In one skirmish, Fuke had a Marine buddy “die in my arms” after being hit; in another he was able to stem the bleeding and save the life of an agonized Marine who lost both legs and his right arm; and in yet another incident, he watched in horror as a Navy corpsman had his legs blown off.

The weapon of choice of the Taliban in Helmand province is the improvised explosive device, sometimes dug into roads or paths, sometimes attached to fences or other waist-high objects in order to inflict maximum blast damage.

“They know they can’t take us on in a fight, that’s why they use the IEDs,” said Col. Patrick Kanewske, chief of staff for the Marine Corps Forces Central Command.

While the command unit -- led by Maj. Gen.

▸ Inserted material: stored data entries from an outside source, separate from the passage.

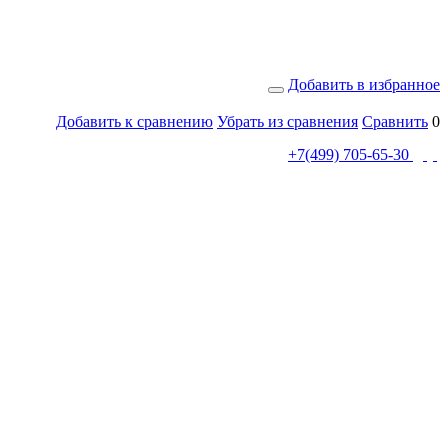
Добавить в избранное
Добавить к сравнению
Убрать из сравнения
Сравнить
0
+7(499) 705-65-30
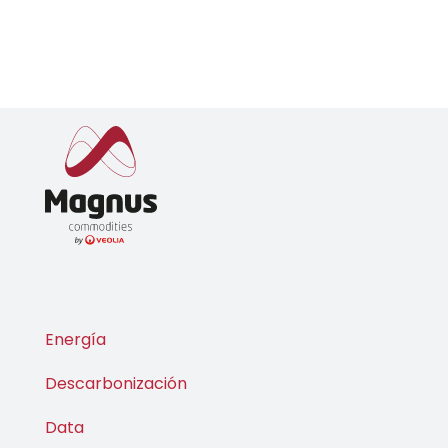
Energía
Descarbonización
Data
Veolia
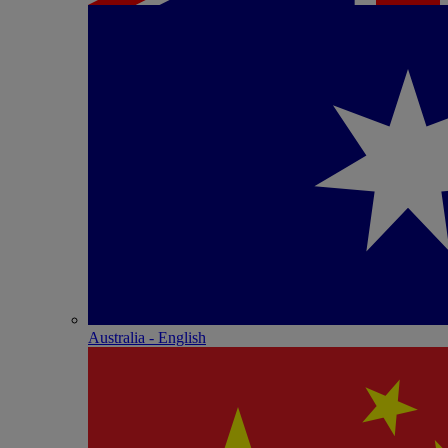
Australia - English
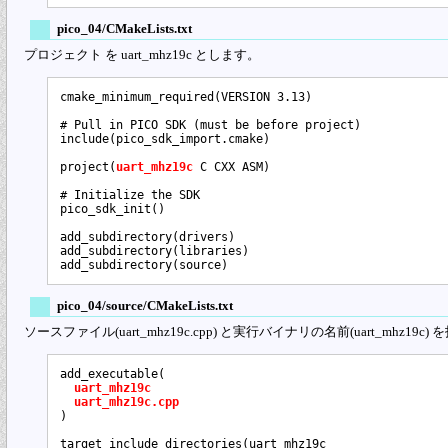
pico_04/CMakeLists.txt
プロジェクト を uart_mhz19c とします。
cmake_minimum_required(VERSION 3.13)

# Pull in PICO SDK (must be before project)

include(pico_sdk_import.cmake)

project(
uart_mhz19c
 C CXX ASM)

# Initialize the SDK

pico_sdk_init()

add_subdirectory(drivers)

add_subdirectory(libraries)

pico_04/source/CMakeLists.txt
ソースファイル(uart_mhz19c.cpp) と実行バイナリの名前(uart_mhz19c
add_executable(

uart_mhz19c
uart_mhz19c.cpp
)

target_include_directories(uart_mhz19c
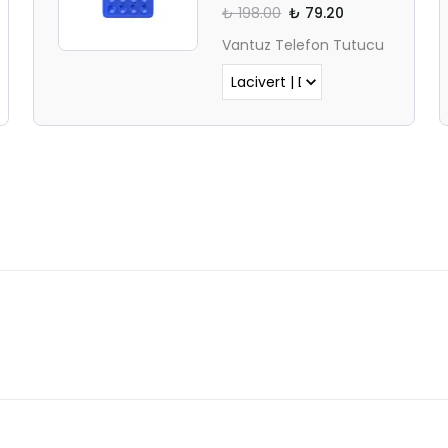
UYARISI
₺ 198.00
₺ 79.20
Vantuz Telefon Tutucu
Ödeme ekranı gizli sekmede
açılmayabilir.
Lütfen normal Safari
sekmesinden giriş yapın.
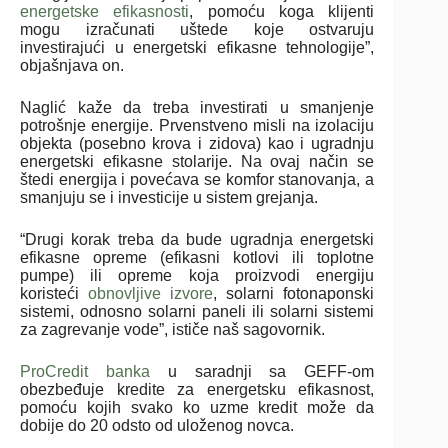
energetske efikasnosti
, pomoću koga klijenti
mogu izračunati uštede koje ostvaruju
investirajući u energetski efikasne tehnologije”,
objašnjava on.
Naglić kaže da treba investirati u smanjenje
potrošnje energije. Prvenstveno misli na izolaciju
objekta (posebno krova i zidova) kao i ugradnju
energetski efikasne stolarije. Na ovaj način se
štedi energija i povećava se komfor stanovanja, a
smanjuju se i investicije u sistem grejanja.
“Drugi korak treba da bude ugradnja energetski
efikasne opreme (efikasni kotlovi ili toplotne
pumpe) ili opreme koja proizvodi energiju
koristeći
obnovljive izvore
, solarni fotonaponski
sistemi, odnosno solarni paneli ili solarni sistemi
za zagrevanje vode”, ističe naš sagovornik.
ProCredit banka
u saradnji sa GEFF-om
obezbeđuje kredite za energetsku efikasnost,
pomoću kojih svako ko uzme kredit može da
dobije do 20 odsto od uloženog novca.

Richard Mills -- was from Camp Pendleton, combat battalions came from several Marine bases. Of 20,000 Marines in Helmand during the last year, about half were from Camp Pendleton.

The new command unit is led by Maj. Gen. John Toolan, a veteran of the fight for Baghdad in 2003 and Fallouja in 2004.

A counteroffensive by Taliban fighters is expected soon as they attempt to regain dominance over the farmers who plant the poppy crop. "I expect a counterattack," Mills said. "This area is too important to the enemy for him just to walk away."

In the last two weeks, five Marines were wounded in a firefight in the Reg-e-Khan district that left 30 Taliban fighters dead. Marines also battled Taliban in the Kajaki and Musa Qalah distrtict; weapons caches were discovered in sites scattered throughout the province.

The number of battalions from Camp Pendleton will decrease in coming months as part of a planned rotation. The Three-Five will return home in coming weeks, replaced in Sangin by the 1st Battalion, 5th Regiment, also from Camp Pendleton, and the 3rd Battalion, 4th Regiment, from Twentynine Palms.

Former Marine commandant Gen. James Conway, in a visit to Helmand in August, predicted that Marines will be in the province until 2014 or 2015.

 Marines say conditions in Sangin have changed greatly since fall, with more cooperation from villagers and increasing competency of Afghan security forces.

More bomb-sniffing dogs are being deployed, and the U.S. has advanced technology to catch Taliban fighters or their sympathizers burying bombs under cover of darkness.

But for the Marine grunts and the Navy corpsmen, one thing will remain the same in the coming year: Every foot patrol in Helmand province is perilous.

 “You never know when you’re going to step on death,” Fuke said from his hospital bed.